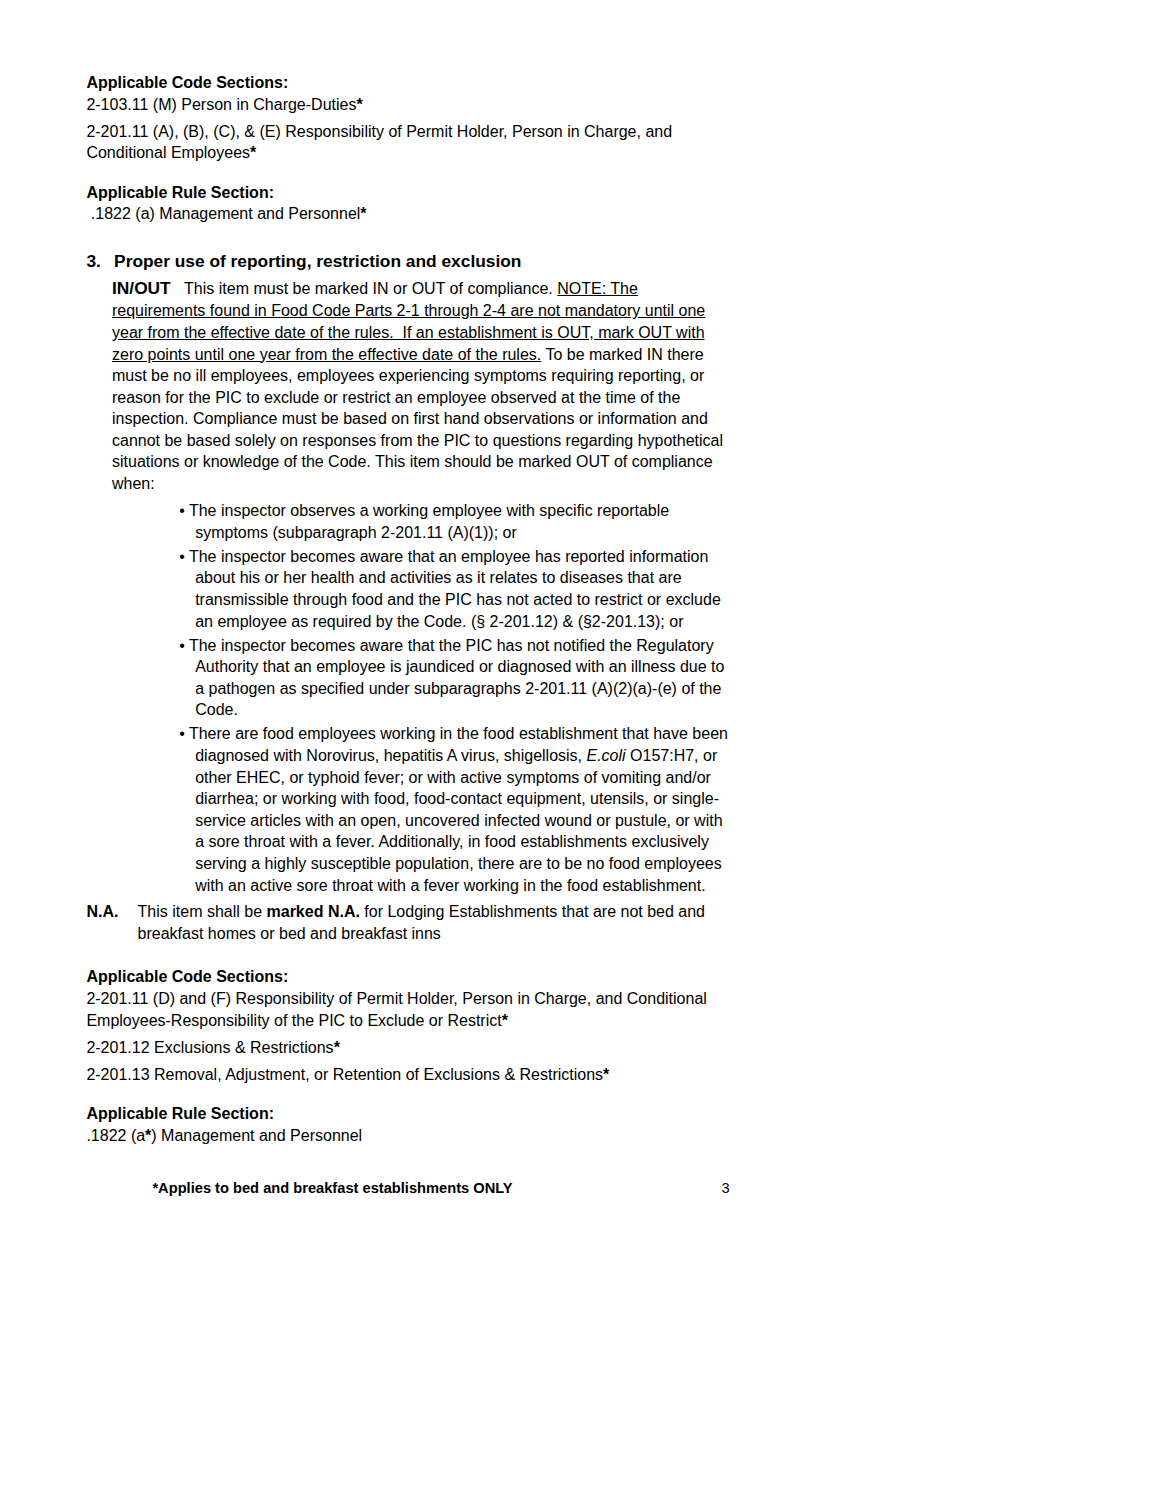Applicable Code Sections:
2-103.11 (M) Person in Charge-Duties*
2-201.11 (A), (B), (C), & (E) Responsibility of Permit Holder, Person in Charge, and Conditional Employees*
Applicable Rule Section:
.1822 (a) Management and Personnel*
3. Proper use of reporting, restriction and exclusion
IN/OUT This item must be marked IN or OUT of compliance. NOTE: The requirements found in Food Code Parts 2-1 through 2-4 are not mandatory until one year from the effective date of the rules. If an establishment is OUT, mark OUT with zero points until one year from the effective date of the rules. To be marked IN there must be no ill employees, employees experiencing symptoms requiring reporting, or reason for the PIC to exclude or restrict an employee observed at the time of the inspection. Compliance must be based on first hand observations or information and cannot be based solely on responses from the PIC to questions regarding hypothetical situations or knowledge of the Code. This item should be marked OUT of compliance when:
• The inspector observes a working employee with specific reportable symptoms (subparagraph 2-201.11 (A)(1)); or
• The inspector becomes aware that an employee has reported information about his or her health and activities as it relates to diseases that are transmissible through food and the PIC has not acted to restrict or exclude an employee as required by the Code. (§ 2-201.12) & (§2-201.13); or
• The inspector becomes aware that the PIC has not notified the Regulatory Authority that an employee is jaundiced or diagnosed with an illness due to a pathogen as specified under subparagraphs 2-201.11 (A)(2)(a)-(e) of the Code.
• There are food employees working in the food establishment that have been diagnosed with Norovirus, hepatitis A virus, shigellosis, E.coli O157:H7, or other EHEC, or typhoid fever; or with active symptoms of vomiting and/or diarrhea; or working with food, food-contact equipment, utensils, or single-service articles with an open, uncovered infected wound or pustule, or with a sore throat with a fever. Additionally, in food establishments exclusively serving a highly susceptible population, there are to be no food employees with an active sore throat with a fever working in the food establishment.
N.A. This item shall be marked N.A. for Lodging Establishments that are not bed and breakfast homes or bed and breakfast inns
Applicable Code Sections:
2-201.11 (D) and (F) Responsibility of Permit Holder, Person in Charge, and Conditional Employees-Responsibility of the PIC to Exclude or Restrict*
2-201.12 Exclusions & Restrictions*
2-201.13 Removal, Adjustment, or Retention of Exclusions & Restrictions*
Applicable Rule Section:
.1822 (a*) Management and Personnel
*Applies to bed and breakfast establishments ONLY 3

• Required work: Once the pictures are set aside, repeat each entry exactly as it stands.

• Solution:
Applicable Code Sections:
2-103.11 (M) Person in Charge-Duties*
2-201.11 (A), (B), (C), & (E) Responsibility of Permit Holder, Person in Charge, and Conditional Employees*
Applicable Rule Section:
.1822 (a) Management and Personnel*
3. Proper use of reporting, restriction and exclusion
IN/OUT This item must be marked IN or OUT of compliance. NOTE: The requirements found in Food Code Parts 2-1 through 2-4 are not mandatory until one year from the effective date of the rules. If an establishment is OUT, mark OUT with zero points until one year from the effective date of the rules. To be marked IN there must be no ill employees, employees experiencing symptoms requiring reporting, or reason for the PIC to exclude or restrict an employee observed at the time of the inspection. Compliance must be based on first hand observations or information and cannot be based solely on responses from the PIC to questions regarding hypothetical situations or knowledge of the Code. This item should be marked OUT of compliance when:
• The inspector observes a working employee with specific reportable symptoms (subparagraph 2-201.11 (A)(1)); or
• The inspector becomes aware that an employee has reported information about his or her health and activities as it relates to diseases that are transmissible through food and the PIC has not acted to restrict or exclude an employee as required by the Code. (§ 2-201.12) & (§2-201.13); or
• The inspector becomes aware that the PIC has not notified the Regulatory Authority that an employee is jaundiced or diagnosed with an illness due to a pathogen as specified under subparagraphs 2-201.11 (A)(2)(a)-(e) of the Code.
• There are food employees working in the food establishment that have been diagnosed with Norovirus, hepatitis A virus, shigellosis, E.coli O157:H7, or other EHEC, or typhoid fever; or with active symptoms of vomiting and/or diarrhea; or working with food, food-contact equipment, utensils, or single-service articles with an open, uncovered infected wound or pustule, or with a sore throat with a fever. Additionally, in food establishments exclusively serving a highly susceptible population, there are to be no food employees with an active sore throat with a fever working in the food establishment.
N.A. This item shall be marked N.A. for Lodging Establishments that are not bed and breakfast homes or bed and breakfast inns
Applicable Code Sections:
2-201.11 (D) and (F) Responsibility of Permit Holder, Person in Charge, and Conditional Employees-Responsibility of the PIC to Exclude or Restrict*
2-201.12 Exclusions & Restrictions*
2-201.13 Removal, Adjustment, or Retention of Exclusions & Restrictions*
Applicable Rule Section:
.1822 (a*) Management and Personnel
*Applies to bed and breakfast establishments ONLY 3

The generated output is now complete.